Tolstói não é um renovador do tipo clássico de Scott, tendo em vista que o lugar central de seu romance é ocupado pela contradição entre os protagonistas da história e as forças intensas da vida do povo. Seu herói sempre popular representa o povo e suas lutas contra os exploradores. Para Lukács, Guerra e paz introduziu nessa figuração – na forma de um amplo retrato da vida econômica e moral do povo – o grande problema tolstoiano da questão camponesa, da relação entre as diferentes classes, camadas e indivíduos. No entanto, finaliza o autor, enquanto Guerra e paz surgiu do romance social realista da Rússia e da França, a figuração scottiana surgiu do realismo inglês crítico e social do século XVIII (LUKÁCS, 2011, p. 111-113).

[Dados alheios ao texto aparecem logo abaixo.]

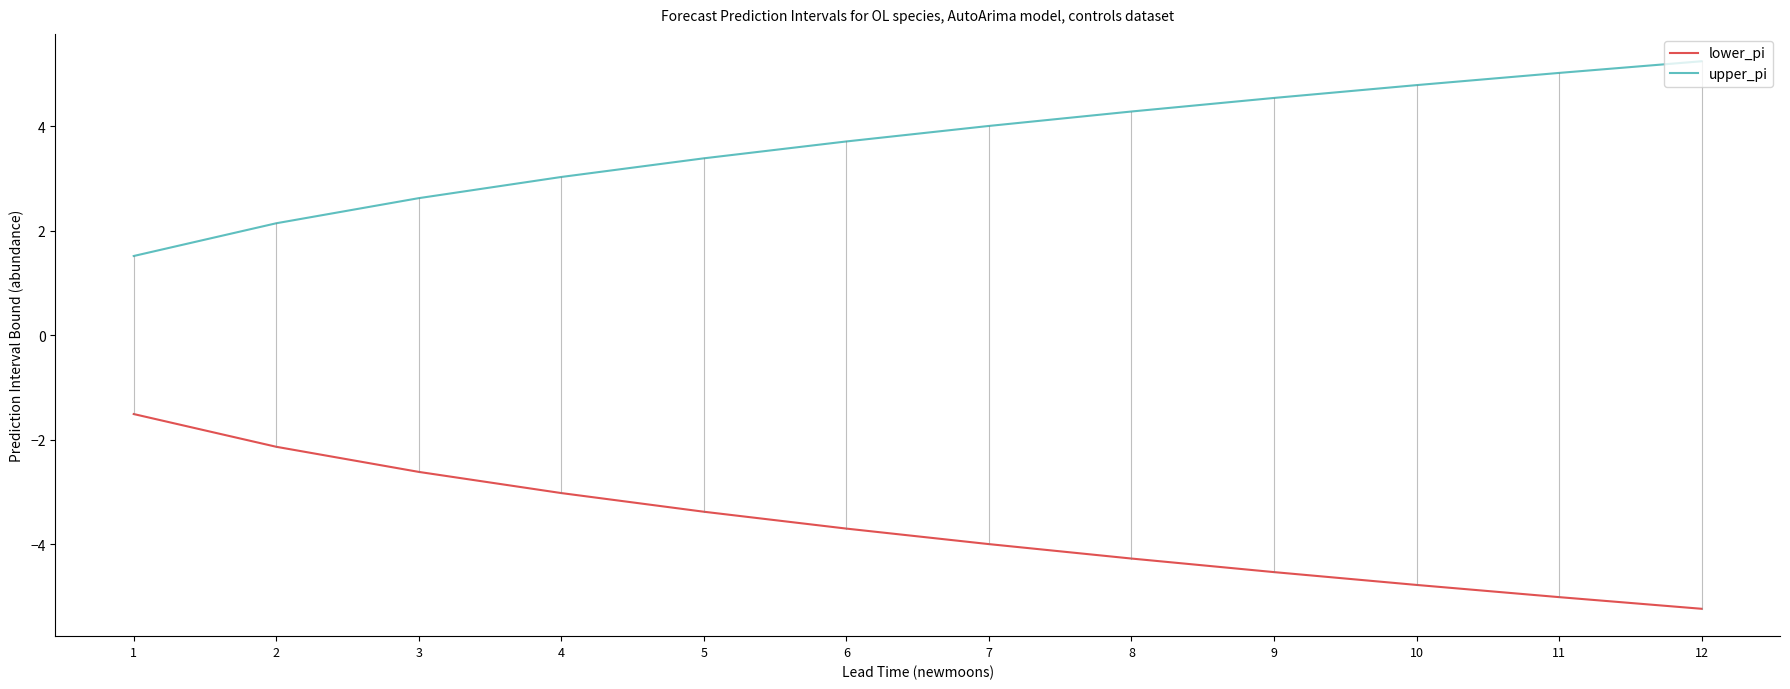

List the series in order of their peak value, highest first.

upper_pi, lower_pi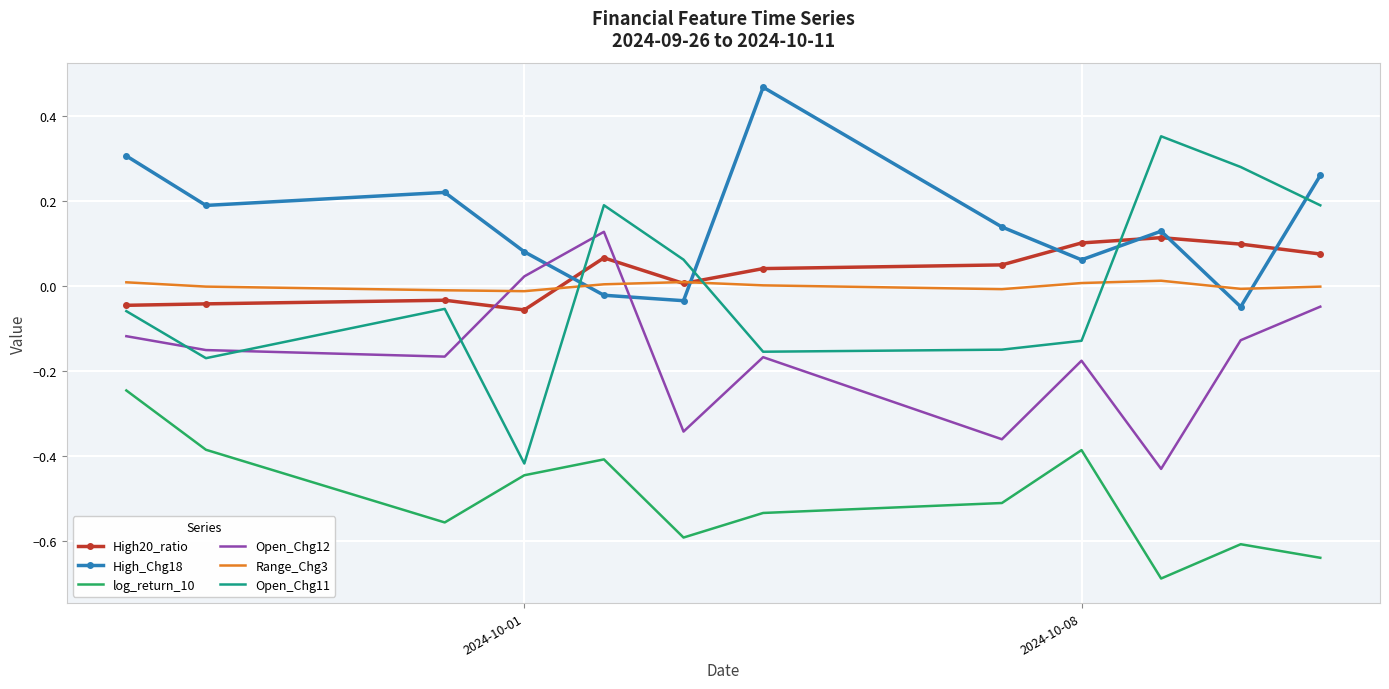

Which series has the widest spread of values?

Open_Chg11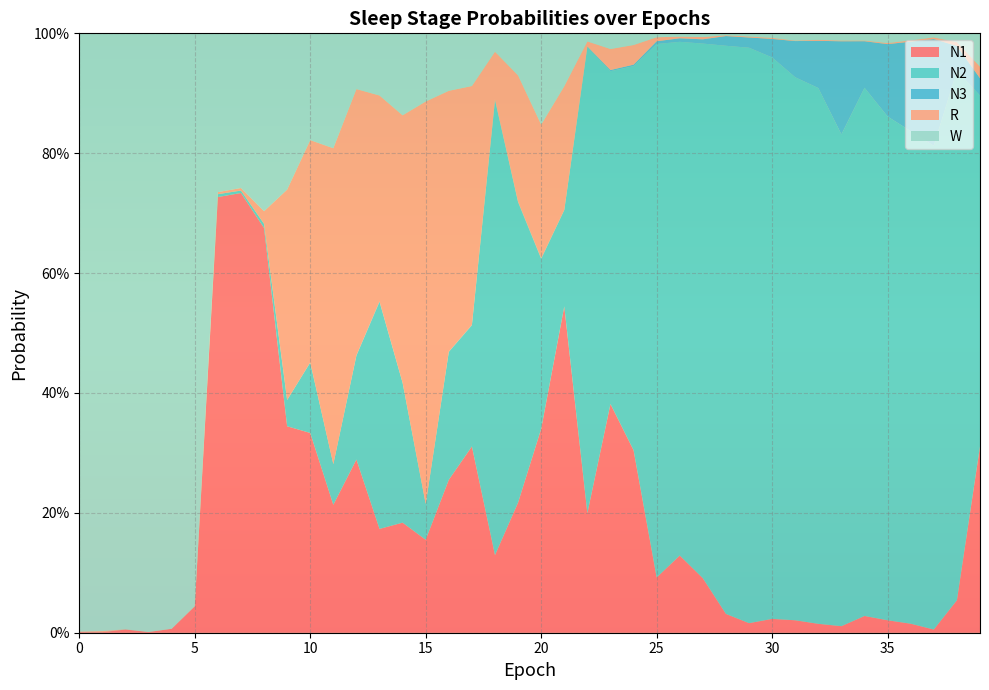

Reading left to right, list all the values displayed in this chart.

N1: 0=0.0	1=0.0	2=0.0	3=0.0	4=0.0	5=0.0	6=0.7	7=0.7	8=0.7	9=0.3	10=0.3	11=0.2	12=0.3	13=0.2	14=0.2	15=0.2	16=0.3	17=0.3	18=0.1	19=0.2	20=0.3	21=0.5	22=0.2	23=0.4	24=0.3	25=0.1	26=0.1	27=0.1	28=0.0	29=0.0	30=0.0	31=0.0	32=0.0	33=0.0	34=0.0	35=0.0	36=0.0	37=0.0	38=0.1	39=0.3
N2: 0=0.0	1=0.0	2=0.0	3=0.0	4=0.0	5=0.0	6=0.0	7=0.0	8=0.0	9=0.0	10=0.1	11=0.1	12=0.2	13=0.4	14=0.2	15=0.1	16=0.2	17=0.2	18=0.8	19=0.5	20=0.3	21=0.2	22=0.8	23=0.6	24=0.6	25=0.9	26=0.9	27=0.9	28=0.9	29=1.0	30=0.9	31=0.9	32=0.9	33=0.8	34=0.9	35=0.8	36=0.8	37=0.8	38=0.9	39=0.6
N3: 0=0.0	1=0.0	2=0.0	3=0.0	4=0.0	5=0.0	6=0.0	7=0.0	8=0.0	9=0.0	10=0.0	11=0.0	12=0.0	13=0.0	14=0.0	15=0.0	16=0.0	17=0.0	18=0.0	19=0.0	20=0.0	21=0.0	22=0.0	23=0.0	24=0.0	25=0.0	26=0.0	27=0.0	28=0.0	29=0.0	30=0.0	31=0.1	32=0.1	33=0.2	34=0.1	35=0.1	36=0.1	37=0.2	38=0.0	39=0.0
R: 0=0.0	1=0.0	2=0.0	3=0.0	4=0.0	5=0.0	6=0.0	7=0.0	8=0.0	9=0.4	10=0.4	11=0.5	12=0.4	13=0.3	14=0.4	15=0.7	16=0.4	17=0.4	18=0.1	19=0.2	20=0.2	21=0.2	22=0.0	23=0.0	24=0.0	25=0.0	26=0.0	27=0.0	28=0.0	29=0.0	30=0.0	31=0.0	32=0.0	33=0.0	34=0.0	35=0.0	36=0.0	37=0.0	38=0.0	39=0.0
W: 0=1.0	1=1.0	2=1.0	3=1.0	4=1.0	5=1.0	6=0.3	7=0.3	8=0.3	9=0.3	10=0.2	11=0.2	12=0.1	13=0.1	14=0.1	15=0.1	16=0.1	17=0.1	18=0.0	19=0.1	20=0.2	21=0.1	22=0.0	23=0.0	24=0.0	25=0.0	26=0.0	27=0.0	28=0.0	29=0.0	30=0.0	31=0.0	32=0.0	33=0.0	34=0.0	35=0.0	36=0.0	37=0.0	38=0.0	39=0.1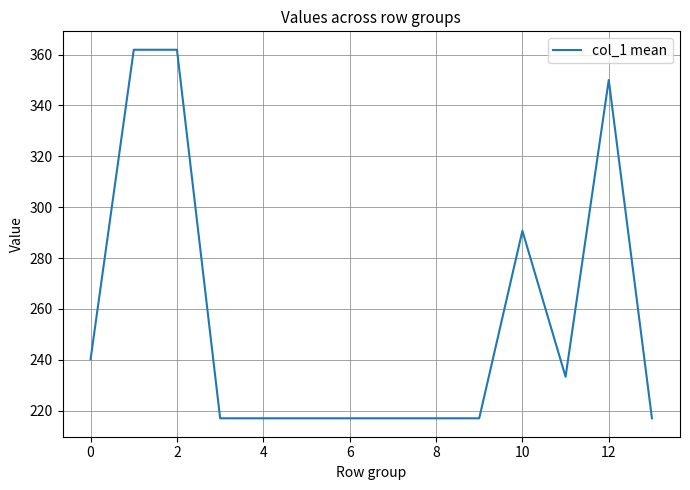

What is the difference between the maximum and minimum values?

144.9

Em língua portuguesa, o romance histórico pode ter seus representantes em Almeida Garrett e Alexandre Herculano, com obras datadas na primeira metade do século XIX. Ambos buscam em acontecimentos do passado histórico uma lição para o presente, no momento da transição de Portugal de um Estado absolutista para uma monarquia liberal.